- **Task instructions**
Gather every line in the rows below that contains the word "Segment", and copy each of those lines. Case counts, so a line matches only if the capitalization is the same.

*** Listed records

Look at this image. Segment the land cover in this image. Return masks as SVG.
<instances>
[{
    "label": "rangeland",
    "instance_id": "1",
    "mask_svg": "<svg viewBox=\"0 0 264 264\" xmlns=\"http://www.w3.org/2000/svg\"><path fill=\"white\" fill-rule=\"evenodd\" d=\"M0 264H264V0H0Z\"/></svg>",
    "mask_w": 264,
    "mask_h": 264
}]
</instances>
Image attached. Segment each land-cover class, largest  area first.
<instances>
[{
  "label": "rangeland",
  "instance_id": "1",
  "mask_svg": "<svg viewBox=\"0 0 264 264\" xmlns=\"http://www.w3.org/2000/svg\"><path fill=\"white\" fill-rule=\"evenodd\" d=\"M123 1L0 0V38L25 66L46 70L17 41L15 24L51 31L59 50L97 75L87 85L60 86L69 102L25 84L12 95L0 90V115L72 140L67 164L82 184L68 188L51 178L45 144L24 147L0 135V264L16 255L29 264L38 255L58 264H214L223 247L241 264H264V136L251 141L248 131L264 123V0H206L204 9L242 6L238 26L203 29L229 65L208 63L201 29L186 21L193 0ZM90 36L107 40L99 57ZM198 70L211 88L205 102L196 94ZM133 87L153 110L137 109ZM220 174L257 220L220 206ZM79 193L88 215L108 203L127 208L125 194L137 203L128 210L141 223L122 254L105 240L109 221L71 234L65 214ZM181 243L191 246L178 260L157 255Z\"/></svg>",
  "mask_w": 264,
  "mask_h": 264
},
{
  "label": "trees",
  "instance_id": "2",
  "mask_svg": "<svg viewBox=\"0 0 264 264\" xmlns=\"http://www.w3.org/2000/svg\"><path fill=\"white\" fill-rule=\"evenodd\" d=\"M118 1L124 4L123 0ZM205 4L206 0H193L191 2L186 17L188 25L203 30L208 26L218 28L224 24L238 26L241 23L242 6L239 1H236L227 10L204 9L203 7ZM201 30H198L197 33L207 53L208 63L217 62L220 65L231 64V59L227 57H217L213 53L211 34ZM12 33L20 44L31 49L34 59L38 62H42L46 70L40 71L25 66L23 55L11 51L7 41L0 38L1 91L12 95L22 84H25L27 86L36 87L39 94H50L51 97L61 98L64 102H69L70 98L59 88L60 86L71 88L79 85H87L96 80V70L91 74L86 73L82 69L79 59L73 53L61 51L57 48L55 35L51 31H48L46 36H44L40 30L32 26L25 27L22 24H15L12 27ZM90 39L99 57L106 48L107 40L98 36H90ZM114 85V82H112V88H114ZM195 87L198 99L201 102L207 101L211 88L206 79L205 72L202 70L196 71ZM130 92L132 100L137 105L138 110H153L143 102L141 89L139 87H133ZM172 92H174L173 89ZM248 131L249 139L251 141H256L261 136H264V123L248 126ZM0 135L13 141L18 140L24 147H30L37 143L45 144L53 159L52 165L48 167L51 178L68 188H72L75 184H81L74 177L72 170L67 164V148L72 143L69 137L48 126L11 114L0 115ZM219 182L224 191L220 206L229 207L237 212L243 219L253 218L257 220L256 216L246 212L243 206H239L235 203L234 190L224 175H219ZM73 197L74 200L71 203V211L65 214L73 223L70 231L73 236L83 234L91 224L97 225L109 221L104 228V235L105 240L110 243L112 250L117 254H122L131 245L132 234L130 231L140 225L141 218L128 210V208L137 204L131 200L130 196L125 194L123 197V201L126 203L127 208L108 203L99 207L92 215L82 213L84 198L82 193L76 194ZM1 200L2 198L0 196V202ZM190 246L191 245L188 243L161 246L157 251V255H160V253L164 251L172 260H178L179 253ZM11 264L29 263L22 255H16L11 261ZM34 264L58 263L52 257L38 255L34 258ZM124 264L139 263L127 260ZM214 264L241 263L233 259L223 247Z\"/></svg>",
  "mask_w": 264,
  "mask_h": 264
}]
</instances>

******

- **Result of the exercise**
Look at this image. Segment the land cover in this image. Return masks as SVG.
Image attached. Segment each land-cover class, largest  area first.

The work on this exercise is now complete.